Conclusion
In this work we generated a comprehensive and high-resolution single-cell method, which is simple and efficient for preparing single cell suspension from a minimal amount of human kidney tissue. This method can facilitate the study of renal cell biology and the pathogenesis of kidney diseases.
Methods
Samples of human kidney tissue puncture were cut into pieces, and then 80 μL of the digestive enzyme were added to each punctured tissue to induce enzymatic digestion.
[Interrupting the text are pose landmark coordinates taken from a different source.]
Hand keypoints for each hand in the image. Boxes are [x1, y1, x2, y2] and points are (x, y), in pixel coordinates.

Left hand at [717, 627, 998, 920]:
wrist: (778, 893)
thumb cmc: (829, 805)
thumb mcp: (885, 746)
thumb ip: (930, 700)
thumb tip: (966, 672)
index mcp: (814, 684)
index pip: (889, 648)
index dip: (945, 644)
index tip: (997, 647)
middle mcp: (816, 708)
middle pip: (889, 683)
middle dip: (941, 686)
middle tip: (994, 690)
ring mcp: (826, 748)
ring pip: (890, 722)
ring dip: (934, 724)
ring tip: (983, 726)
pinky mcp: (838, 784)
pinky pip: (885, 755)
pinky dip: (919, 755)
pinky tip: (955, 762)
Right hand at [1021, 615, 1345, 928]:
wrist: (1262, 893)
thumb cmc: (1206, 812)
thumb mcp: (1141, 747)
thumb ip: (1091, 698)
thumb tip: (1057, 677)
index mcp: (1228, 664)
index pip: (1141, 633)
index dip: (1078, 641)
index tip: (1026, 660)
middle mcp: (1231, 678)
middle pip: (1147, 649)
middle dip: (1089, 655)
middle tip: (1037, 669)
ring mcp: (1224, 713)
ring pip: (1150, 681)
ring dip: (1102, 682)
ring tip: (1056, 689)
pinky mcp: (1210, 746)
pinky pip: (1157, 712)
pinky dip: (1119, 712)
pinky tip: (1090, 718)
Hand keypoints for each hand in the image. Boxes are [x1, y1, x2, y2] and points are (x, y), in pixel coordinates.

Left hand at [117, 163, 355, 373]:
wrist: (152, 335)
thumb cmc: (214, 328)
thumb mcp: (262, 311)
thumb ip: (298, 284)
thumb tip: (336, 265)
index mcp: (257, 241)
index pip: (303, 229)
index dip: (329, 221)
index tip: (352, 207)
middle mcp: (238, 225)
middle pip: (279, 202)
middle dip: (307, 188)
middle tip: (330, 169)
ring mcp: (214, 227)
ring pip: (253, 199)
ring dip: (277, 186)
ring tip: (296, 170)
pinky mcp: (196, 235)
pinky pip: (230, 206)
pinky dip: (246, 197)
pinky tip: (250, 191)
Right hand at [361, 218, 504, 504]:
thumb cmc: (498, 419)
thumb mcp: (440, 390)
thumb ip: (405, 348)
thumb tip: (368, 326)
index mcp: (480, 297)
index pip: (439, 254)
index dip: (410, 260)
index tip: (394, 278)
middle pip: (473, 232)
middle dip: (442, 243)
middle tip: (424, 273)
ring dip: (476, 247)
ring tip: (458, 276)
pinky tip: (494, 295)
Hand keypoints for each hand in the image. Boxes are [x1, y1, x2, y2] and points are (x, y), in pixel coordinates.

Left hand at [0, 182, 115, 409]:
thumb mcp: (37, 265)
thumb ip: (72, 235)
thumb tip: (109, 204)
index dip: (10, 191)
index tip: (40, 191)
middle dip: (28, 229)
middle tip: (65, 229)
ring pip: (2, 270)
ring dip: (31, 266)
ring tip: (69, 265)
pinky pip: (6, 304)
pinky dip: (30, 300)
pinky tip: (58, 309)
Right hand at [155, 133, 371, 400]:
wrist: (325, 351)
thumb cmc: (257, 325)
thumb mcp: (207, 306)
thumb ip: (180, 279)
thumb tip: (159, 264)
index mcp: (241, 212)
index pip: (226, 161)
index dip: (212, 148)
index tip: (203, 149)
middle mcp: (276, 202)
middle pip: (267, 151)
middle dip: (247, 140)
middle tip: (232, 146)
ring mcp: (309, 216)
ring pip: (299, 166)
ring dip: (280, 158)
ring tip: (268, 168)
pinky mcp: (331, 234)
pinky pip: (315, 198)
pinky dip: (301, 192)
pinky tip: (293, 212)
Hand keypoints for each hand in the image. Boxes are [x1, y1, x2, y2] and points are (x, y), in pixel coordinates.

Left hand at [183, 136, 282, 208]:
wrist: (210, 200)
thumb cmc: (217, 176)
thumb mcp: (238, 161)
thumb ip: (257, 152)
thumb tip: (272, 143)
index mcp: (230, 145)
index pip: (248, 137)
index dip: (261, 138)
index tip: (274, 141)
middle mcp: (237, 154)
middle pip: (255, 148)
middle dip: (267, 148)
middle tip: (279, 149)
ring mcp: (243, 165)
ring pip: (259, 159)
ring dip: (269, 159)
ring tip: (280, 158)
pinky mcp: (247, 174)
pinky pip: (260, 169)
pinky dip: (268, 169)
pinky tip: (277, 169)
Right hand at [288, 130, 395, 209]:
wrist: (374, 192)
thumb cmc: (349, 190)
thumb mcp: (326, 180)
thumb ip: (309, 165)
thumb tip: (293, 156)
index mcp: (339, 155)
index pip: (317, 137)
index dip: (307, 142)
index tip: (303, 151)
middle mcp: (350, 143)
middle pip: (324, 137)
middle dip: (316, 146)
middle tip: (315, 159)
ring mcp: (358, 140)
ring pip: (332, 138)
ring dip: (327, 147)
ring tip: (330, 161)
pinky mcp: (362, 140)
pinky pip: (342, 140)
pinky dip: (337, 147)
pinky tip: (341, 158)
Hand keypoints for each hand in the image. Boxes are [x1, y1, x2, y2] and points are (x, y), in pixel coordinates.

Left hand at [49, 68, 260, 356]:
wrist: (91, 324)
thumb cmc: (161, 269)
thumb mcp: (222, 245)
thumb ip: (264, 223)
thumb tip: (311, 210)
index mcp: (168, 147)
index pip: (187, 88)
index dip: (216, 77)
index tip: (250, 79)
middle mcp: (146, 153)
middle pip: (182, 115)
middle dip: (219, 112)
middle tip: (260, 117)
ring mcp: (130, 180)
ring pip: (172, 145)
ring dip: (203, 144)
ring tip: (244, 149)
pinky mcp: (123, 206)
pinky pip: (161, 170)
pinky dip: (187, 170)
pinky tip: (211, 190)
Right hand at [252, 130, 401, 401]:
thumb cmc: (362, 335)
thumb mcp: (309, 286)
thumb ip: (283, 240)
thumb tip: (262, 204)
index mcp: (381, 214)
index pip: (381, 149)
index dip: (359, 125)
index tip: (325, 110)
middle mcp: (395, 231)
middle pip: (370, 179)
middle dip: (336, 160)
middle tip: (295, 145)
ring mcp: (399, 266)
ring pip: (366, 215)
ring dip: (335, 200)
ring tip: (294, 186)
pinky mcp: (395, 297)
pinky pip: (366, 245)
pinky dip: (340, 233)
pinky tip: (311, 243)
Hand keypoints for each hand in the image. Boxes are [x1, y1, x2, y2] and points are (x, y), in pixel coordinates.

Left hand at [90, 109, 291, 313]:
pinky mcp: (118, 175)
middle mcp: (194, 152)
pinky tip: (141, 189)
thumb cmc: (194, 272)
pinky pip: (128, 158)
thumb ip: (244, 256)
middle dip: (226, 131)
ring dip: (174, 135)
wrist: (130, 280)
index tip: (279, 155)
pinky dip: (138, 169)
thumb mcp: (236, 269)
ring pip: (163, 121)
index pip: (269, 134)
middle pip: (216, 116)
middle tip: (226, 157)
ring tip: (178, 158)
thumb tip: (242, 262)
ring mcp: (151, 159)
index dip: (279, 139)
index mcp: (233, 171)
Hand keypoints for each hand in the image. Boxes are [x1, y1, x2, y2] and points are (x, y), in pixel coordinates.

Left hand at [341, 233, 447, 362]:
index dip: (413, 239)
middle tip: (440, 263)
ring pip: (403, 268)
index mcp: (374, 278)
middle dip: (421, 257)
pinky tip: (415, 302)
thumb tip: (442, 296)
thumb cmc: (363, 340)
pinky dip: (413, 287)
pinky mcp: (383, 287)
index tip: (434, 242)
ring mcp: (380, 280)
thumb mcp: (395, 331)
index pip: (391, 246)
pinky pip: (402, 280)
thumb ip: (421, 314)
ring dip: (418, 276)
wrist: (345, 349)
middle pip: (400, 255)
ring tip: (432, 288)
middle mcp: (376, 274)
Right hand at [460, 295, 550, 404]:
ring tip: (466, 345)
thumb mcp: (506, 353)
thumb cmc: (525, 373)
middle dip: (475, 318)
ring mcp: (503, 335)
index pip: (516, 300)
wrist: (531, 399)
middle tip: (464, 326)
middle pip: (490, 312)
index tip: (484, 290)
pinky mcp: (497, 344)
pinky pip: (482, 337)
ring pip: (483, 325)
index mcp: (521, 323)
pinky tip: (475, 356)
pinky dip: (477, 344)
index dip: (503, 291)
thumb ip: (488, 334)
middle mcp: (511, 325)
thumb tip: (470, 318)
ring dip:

The enzyme combination is composed of collagenases, DNase and hyaluronidase and the sample was incubated 20 min at 37°C. The obtained cell suspension was filtered through a 70 μm cell strainer, centrifuged at 300 g for 5 min and the supernatant was removed, then the pellet was resuspended in 3 ml of DMEM (Dulbecco's Modified Eagle's Medium). Cell suspension was sorted and purified by flow sorting to remove dead cells and obtain a cell suspension with higher viability rate.
Objective
Establishment of an efficient method of preparing human kidney single cell suspension, using a very small amount of tissue puncture.
Results
We found that 1) diverse single cells of human kidney can be obtained by the digestive enzyme, as observed under the light microscope, with different sizes, normal cell morphology and good dispersion. 2) (2-3) × 106 single cells can be extracted from one fresh punctured kidney tissue of about 10 mg, with a cell viability rate of more than 80%.